Reproduce verbatim everything from "Think about it, PJ." down to "really won, shriek." in the passage on China and American military spending.

## Extracted text
┄┄┄┄┄┄

You have to understand the enemy. Another classic military mind, the Prussian genius Carl von Fredwitz, said, “Let the other dumb sumbitch spend hisself into the dirt, and then tear his throat out, or just buy him.” It´s what China is doing. Americans make war, and the Chinese make money. We spend wildly on an outdated military that couldn´t beat a tin drum if it was smoking Gunter´s best grass.
Think about it, PJ. I´m serious. The world´s most magnificent budget got run out of Nam like a scalded dog, yelling that actually, really, I mean honest, we really really won, shriek.
Not so´s you´d notice.
The same highly-trained martial codpiece got run out of Lebanon with 241 Marines dead, run out of Mogadishu by teenagers with armed pickup trucks, performed a comedy routine trying to rescue hostages in Tehran, lost in Iraq, and works diligently at losing in Afghanistan. Not too much bang for the buck, I´d say, or for the doe either.
China, him no say nothing. Just make money.

┄┄┄┄┄┄

## Provided information

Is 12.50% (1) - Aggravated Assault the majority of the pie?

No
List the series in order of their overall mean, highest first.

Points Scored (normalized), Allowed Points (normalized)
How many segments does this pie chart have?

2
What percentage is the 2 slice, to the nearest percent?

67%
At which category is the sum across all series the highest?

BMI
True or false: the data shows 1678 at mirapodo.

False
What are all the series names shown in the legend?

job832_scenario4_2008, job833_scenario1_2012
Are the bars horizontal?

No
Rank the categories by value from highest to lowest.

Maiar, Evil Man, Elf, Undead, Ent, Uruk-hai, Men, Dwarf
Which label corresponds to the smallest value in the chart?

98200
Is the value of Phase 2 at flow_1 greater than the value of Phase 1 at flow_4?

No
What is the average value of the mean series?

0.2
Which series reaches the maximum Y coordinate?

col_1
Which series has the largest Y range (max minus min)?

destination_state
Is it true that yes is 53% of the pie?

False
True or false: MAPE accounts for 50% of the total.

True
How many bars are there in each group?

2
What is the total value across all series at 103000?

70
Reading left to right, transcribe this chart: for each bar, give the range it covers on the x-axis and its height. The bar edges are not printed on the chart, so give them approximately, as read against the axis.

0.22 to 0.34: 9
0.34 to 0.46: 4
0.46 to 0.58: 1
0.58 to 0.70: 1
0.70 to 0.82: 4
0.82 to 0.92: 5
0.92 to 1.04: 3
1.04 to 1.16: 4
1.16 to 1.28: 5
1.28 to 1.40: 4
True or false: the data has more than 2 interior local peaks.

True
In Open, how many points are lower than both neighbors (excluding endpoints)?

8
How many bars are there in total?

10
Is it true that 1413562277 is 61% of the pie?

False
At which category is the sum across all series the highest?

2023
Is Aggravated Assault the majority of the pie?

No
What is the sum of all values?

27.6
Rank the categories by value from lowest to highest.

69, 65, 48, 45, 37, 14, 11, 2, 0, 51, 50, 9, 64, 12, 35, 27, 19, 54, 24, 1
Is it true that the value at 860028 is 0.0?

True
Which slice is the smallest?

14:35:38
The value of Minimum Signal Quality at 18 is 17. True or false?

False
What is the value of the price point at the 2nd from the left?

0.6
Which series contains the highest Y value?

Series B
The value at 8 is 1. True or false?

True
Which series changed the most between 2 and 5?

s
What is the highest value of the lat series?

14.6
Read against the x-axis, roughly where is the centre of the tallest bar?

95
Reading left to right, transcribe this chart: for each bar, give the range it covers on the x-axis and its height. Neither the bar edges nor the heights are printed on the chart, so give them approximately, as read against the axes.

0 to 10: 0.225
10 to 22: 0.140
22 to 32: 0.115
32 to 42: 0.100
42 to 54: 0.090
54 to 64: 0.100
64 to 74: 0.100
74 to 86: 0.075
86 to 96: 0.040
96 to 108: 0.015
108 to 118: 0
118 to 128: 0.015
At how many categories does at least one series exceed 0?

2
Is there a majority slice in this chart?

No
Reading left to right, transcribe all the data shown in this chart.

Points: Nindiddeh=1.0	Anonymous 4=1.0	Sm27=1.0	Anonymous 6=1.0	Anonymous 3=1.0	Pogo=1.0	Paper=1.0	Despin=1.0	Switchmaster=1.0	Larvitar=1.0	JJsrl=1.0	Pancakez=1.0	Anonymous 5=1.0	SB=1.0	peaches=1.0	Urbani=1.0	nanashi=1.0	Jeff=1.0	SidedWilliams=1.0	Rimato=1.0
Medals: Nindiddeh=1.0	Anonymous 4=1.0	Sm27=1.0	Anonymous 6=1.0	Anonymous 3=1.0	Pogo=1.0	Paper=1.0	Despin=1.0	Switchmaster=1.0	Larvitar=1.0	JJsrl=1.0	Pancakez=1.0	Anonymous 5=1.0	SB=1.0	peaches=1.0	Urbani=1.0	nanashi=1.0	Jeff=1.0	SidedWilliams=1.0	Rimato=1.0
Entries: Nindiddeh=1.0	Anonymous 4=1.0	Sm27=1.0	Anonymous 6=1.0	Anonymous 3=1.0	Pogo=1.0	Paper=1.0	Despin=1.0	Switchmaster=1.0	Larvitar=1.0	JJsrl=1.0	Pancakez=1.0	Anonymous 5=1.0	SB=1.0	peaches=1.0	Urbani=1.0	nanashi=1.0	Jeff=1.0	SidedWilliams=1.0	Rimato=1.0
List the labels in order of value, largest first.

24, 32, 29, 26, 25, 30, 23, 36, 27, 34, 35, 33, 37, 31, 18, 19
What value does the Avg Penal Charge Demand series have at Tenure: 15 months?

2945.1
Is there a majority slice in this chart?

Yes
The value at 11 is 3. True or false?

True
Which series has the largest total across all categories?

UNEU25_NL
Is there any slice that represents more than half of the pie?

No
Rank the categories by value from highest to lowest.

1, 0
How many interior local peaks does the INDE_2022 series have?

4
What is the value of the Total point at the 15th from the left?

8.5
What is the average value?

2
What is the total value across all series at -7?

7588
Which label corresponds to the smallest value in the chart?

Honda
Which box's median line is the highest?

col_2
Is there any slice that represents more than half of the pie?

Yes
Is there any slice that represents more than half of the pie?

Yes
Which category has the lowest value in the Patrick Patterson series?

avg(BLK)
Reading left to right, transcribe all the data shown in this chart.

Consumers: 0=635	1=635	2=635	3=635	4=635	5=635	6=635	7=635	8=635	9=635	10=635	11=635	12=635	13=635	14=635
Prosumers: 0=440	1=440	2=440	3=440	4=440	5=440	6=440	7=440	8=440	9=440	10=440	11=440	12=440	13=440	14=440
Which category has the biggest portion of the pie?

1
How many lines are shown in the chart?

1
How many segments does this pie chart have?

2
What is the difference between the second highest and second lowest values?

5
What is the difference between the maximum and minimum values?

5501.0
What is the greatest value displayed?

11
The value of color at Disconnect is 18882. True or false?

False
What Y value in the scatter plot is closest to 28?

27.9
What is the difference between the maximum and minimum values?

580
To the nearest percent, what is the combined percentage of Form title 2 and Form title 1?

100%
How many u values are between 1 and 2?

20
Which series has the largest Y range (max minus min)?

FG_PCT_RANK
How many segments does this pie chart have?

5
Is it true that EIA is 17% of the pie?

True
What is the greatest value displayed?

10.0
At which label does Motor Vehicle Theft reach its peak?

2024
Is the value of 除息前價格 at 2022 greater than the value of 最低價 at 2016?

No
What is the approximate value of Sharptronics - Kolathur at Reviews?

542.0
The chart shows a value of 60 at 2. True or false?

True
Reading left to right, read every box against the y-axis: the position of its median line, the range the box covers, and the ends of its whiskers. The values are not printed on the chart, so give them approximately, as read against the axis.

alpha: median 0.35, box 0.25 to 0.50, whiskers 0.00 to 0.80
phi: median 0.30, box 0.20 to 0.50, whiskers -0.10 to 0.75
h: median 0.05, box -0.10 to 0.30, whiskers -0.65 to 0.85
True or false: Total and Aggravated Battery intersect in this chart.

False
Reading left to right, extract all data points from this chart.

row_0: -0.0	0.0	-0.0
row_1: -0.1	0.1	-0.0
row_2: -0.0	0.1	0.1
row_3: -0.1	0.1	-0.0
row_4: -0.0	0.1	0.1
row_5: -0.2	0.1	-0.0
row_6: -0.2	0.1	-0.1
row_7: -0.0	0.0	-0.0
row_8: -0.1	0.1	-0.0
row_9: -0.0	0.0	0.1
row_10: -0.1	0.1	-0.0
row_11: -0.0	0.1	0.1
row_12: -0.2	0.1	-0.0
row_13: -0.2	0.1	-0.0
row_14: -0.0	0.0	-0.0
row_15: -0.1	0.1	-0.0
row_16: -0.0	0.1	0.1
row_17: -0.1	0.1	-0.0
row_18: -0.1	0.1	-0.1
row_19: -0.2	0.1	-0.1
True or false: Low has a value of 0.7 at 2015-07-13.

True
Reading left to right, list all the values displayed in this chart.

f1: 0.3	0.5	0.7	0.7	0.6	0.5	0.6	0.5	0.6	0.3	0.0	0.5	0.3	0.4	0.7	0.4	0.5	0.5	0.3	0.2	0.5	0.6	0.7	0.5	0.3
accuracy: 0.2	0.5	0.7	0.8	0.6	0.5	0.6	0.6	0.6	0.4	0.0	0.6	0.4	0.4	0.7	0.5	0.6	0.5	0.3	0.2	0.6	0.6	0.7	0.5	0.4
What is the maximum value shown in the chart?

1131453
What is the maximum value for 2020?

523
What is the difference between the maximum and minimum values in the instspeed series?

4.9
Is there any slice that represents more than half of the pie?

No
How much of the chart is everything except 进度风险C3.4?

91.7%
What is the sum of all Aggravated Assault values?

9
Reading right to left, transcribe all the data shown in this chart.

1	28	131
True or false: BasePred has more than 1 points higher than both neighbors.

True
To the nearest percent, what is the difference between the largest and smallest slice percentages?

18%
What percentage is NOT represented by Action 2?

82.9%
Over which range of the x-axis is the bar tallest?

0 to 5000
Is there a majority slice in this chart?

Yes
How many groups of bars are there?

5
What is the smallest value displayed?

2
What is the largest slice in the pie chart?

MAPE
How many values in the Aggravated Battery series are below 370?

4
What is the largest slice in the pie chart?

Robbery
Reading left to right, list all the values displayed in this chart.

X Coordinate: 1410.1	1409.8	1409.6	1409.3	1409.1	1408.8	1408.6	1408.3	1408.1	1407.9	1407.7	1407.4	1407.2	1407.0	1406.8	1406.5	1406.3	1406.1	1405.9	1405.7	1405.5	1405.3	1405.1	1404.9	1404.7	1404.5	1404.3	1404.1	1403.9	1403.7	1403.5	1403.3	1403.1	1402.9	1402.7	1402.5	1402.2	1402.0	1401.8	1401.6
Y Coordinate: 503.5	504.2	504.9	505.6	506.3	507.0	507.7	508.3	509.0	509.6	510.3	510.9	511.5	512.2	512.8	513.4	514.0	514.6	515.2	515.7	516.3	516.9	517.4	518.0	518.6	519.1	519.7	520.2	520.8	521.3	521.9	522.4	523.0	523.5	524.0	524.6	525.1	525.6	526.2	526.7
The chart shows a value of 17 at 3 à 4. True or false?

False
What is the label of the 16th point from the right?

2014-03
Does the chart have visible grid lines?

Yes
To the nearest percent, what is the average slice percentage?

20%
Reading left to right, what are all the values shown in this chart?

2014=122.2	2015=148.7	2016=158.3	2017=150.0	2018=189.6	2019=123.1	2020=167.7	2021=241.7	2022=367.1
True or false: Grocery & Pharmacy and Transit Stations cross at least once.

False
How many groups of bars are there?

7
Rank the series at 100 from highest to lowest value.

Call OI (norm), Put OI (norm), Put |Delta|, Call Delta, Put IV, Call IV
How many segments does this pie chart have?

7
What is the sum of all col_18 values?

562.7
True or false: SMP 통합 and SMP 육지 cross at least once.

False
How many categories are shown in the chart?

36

┄┄┄┄┄┄

## Answer space
Think about it, PJ. I´m serious. The world´s most magnificent budget got run out of Nam like a scalded dog, yelling that actually, really, I mean honest, we really really won, shriek.